In her four-year-old season, she started out slowly before turning in improved performances. She took the Metropolitan Handicap from Sirde and First Fiddle, won the Nimba Handicap, but was then assigned very high weights. In the Brooklyn Handicap, she was up against the brilliant Stymie. Both of them followed the pace for an entire mile and made their moves at the same time, Stymie coming from a bit further back. At one point Stymie got his head in front, but Gallorette fought back and won.

The rest of the year, she won or was in the money in the Bay Shore Handicap, the Beldame Stakes, the Butler Stakes, the Wilson Stakes, the Edgemere Handicap, the Sysonby Purse, and the Mass Cap. She won the Queens County Handicap when she was five in 1947.

==Later years ==

In 1948, six-year-old Gallorette won the Carter Handicap, the Whitney Stakes and the Wilson Stakes. She had already won the Wilson Stakes in 1947 but came back to win the August 3, 1948 race in a track record time of 1:35 2/5.

On September 1, 1948, Gallorette was sold to Mrs. Marie A. Moore of Virginia. The selling price was variously reported between $125,000 and $150,000.

During her five years of racing—between 1944 and 1948— Gallorette won or placed in 54 of her 72 starts. She competed against future Hall of Famers Armed and Stymie, as well as U.S. Triple Crown champion Assault. Blood-Horse magazine describes the years during which Gallorette ran as one of the deepest handicap divisions ever seen in American thoroughbred racing.

==Honors==

Gallorette was voted Champion female horse for 1946. In a poll among members of the American Trainers Association, conducted in 1955 by Delaware Park Racetrack, she was voted the greatest filly in American racing history. In 1962, she was inducted into the National Museum of Racing and Hall of Fame, where her portrait by Richard Stone Reeves is part of the museum's collection. In The Blood-Horse ranking of the top 100 U.S. thoroughbred champions of the 20th Century, Gallorette is ranked #45. She is ranked as the third highest female horse in the century. The highest ranked female, at #35, is Ruffian.

Pimlico Race Course named a Graded stakes race in her honor. The Gallorette Handicap is run annually on the same card as the Preakness Stakes.

==The Complete ATA Poll==

1. Gallorette -- (1942) -- 72:21-20-13 --- $445,000
2. Twilight Tear -- (1941) -- 24:18-2-2 --- $202,165
3. Regret -- (1912) -- 11:9-1-0 --- $35,093
4. Top Flight -- (1929) -- 16:12-0-0 --- $275,900
5. Miss Woodford -- (1880) -- 48:37-7-2 --- $118,270
6. Busher -- (1942) -- 21:15-3-1 --- $334,035
7. Beldame -- (1901) -- 31:17-6-4 --- $102,570
8. Princess Doreen -- (1921) -- 94:34-15-17 --- $174,745
9. Bewitch - - (1945) -- 55:20-10-11 --- $462,605*
10. Imp -- (1894) -- 171:62-35-29 --- $70,119
- surpassed Gallorette's earnings

==Broodmare==

Gallorette retired after the 1948 season as the all-time leading money winner among females. Although not one of the great broodmares, she did produce two stakes-winning fillies, and among her descendants are the U.S. Horses of the Year Saint Liam and Gun Runner (horse).

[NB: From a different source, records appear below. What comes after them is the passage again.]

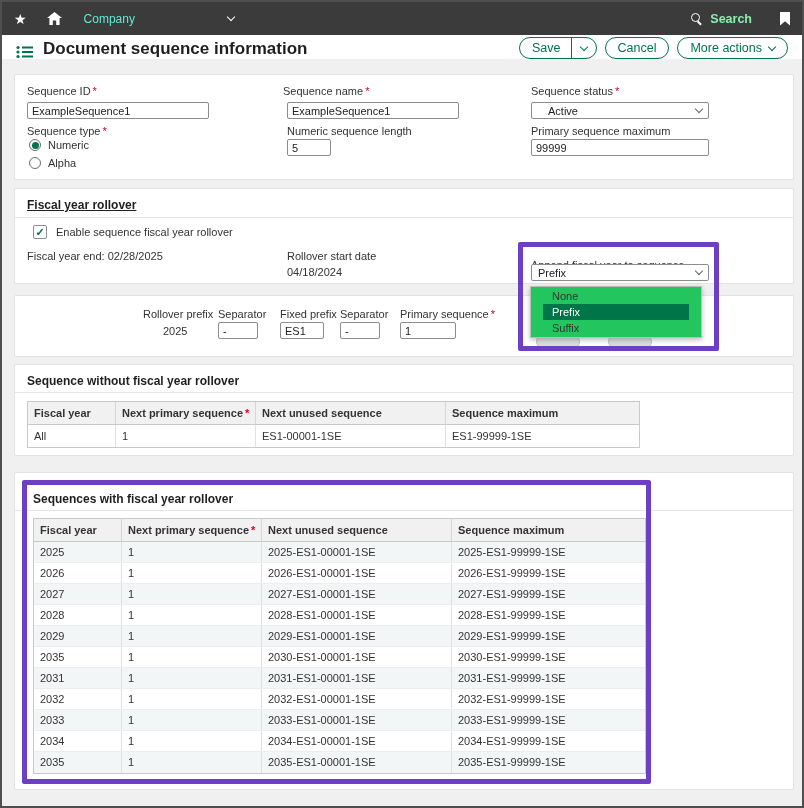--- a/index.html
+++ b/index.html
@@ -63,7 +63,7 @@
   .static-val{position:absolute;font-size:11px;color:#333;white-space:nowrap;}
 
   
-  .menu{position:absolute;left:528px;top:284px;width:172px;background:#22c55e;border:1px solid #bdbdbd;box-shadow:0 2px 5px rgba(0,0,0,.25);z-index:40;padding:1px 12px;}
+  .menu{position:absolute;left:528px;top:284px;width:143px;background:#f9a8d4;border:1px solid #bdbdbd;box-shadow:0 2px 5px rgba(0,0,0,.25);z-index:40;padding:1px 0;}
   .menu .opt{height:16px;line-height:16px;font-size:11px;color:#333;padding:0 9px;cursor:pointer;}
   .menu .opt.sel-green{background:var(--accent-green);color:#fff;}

Gallorette died at the age of 17 at Moore's Virginia farm in 1959. In her career, she earned $445,535.

Eddie "Cocky" Simms, who broke Gallorette and worked with her for her trainer Ed Christmas, told Blood-Horse, "She's not only the greatest mare, but the greatest Maryland-bred of any sex...She had a long, tough, career as a race mare, but if the jocks would have ridden her as instructed, she would have won a million instead of half a million."